◆ **INSTRUCTIONS FOR THE TASK**
Transcribe the text from each of the entries below, copying every line in its original order and wording.

◆ **MATERIAL SHOWN**
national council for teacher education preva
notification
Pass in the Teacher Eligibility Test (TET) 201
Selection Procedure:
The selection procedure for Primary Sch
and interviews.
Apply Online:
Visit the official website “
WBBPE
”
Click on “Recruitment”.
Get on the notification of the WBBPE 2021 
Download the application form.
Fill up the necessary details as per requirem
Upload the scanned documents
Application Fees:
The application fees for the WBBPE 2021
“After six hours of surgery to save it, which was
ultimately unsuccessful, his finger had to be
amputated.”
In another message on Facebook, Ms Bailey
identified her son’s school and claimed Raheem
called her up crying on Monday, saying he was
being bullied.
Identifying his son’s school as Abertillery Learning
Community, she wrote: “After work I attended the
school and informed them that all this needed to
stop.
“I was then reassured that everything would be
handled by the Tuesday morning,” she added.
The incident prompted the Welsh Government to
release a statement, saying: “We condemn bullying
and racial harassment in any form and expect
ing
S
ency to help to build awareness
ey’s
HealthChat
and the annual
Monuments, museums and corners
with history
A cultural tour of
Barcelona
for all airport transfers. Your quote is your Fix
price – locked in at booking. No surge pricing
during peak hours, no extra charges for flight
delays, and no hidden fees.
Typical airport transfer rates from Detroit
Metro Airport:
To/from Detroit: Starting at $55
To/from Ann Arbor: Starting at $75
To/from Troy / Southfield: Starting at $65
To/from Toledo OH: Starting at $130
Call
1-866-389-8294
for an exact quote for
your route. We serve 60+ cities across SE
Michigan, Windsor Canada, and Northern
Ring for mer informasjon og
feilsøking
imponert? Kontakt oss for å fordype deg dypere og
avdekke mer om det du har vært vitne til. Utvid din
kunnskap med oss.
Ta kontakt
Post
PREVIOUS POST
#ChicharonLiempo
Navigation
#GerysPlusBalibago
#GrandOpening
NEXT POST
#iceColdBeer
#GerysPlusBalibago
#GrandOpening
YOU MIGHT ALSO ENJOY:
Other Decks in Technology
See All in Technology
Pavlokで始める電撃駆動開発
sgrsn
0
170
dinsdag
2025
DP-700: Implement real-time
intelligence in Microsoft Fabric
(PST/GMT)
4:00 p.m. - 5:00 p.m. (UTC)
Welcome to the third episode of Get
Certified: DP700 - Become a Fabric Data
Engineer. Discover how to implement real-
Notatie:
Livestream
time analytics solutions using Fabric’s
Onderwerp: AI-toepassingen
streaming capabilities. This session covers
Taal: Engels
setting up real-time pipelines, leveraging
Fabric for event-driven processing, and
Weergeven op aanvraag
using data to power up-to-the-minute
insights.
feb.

◆ **EXERCISE RESULT**
national council for teacher education preva
notification
Pass in the Teacher Eligibility Test (TET) 201
Selection Procedure:
The selection procedure for Primary Sch
and interviews.
Apply Online:
Visit the official website “
WBBPE
”
Click on “Recruitment”.
Get on the notification of the WBBPE 2021 
Download the application form.
Fill up the necessary details as per requirem
Upload the scanned documents
Application Fees:
The application fees for the WBBPE 2021
“After six hours of surgery to save it, which was
ultimately unsuccessful, his finger had to be
amputated.”
In another message on Facebook, Ms Bailey
identified her son’s school and claimed Raheem
called her up crying on Monday, saying he was
being bullied.
Identifying his son’s school as Abertillery Learning
Community, she wrote: “After work I attended the
school and informed them that all this needed to
stop.
“I was then reassured that everything would be
handled by the Tuesday morning,” she added.
The incident prompted the Welsh Government to
release a statement, saying: “We condemn bullying
and racial harassment in any form and expect
ing
S
ency to help to build awareness
ey’s
HealthChat
and the annual
Monuments, museums and corners
with history
A cultural tour of
Barcelona
for all airport transfers. Your quote is your Fix
price – locked in at booking. No surge pricing
during peak hours, no extra charges for flight
delays, and no hidden fees.
Typical airport transfer rates from Detroit
Metro Airport:
To/from Detroit: Starting at $55
To/from Ann Arbor: Starting at $75
To/from Troy / Southfield: Starting at $65
To/from Toledo OH: Starting at $130
Call
1-866-389-8294
for an exact quote for
your route. We serve 60+ cities across SE
Michigan, Windsor Canada, and Northern
Ring for mer informasjon og
feilsøking
imponert? Kontakt oss for å fordype deg dypere og
avdekke mer om det du har vært vitne til. Utvid din
kunnskap med oss.
Ta kontakt
Post
PREVIOUS POST
#ChicharonLiempo
Navigation
#GerysPlusBalibago
#GrandOpening
NEXT POST
#iceColdBeer
#GerysPlusBalibago
#GrandOpening
YOU MIGHT ALSO ENJOY:
Other Decks in Technology
See All in Technology
Pavlokで始める電撃駆動開発
sgrsn
0
170
dinsdag
2025
DP-700: Implement real-time
intelligence in Microsoft Fabric
(PST/GMT)
4:00 p.m. - 5:00 p.m. (UTC)
Welcome to the third episode of Get
Certified: DP700 - Become a Fabric Data
Engineer. Discover how to implement real-
Notatie:
Livestream
time analytics solutions using Fabric’s
Onderwerp: AI-toepassingen
streaming capabilities. This session covers
Taal: Engels
setting up real-time pipelines, leveraging
Fabric for event-driven processing, and
Weergeven op aanvraag
using data to power up-to-the-minute
insights.
feb.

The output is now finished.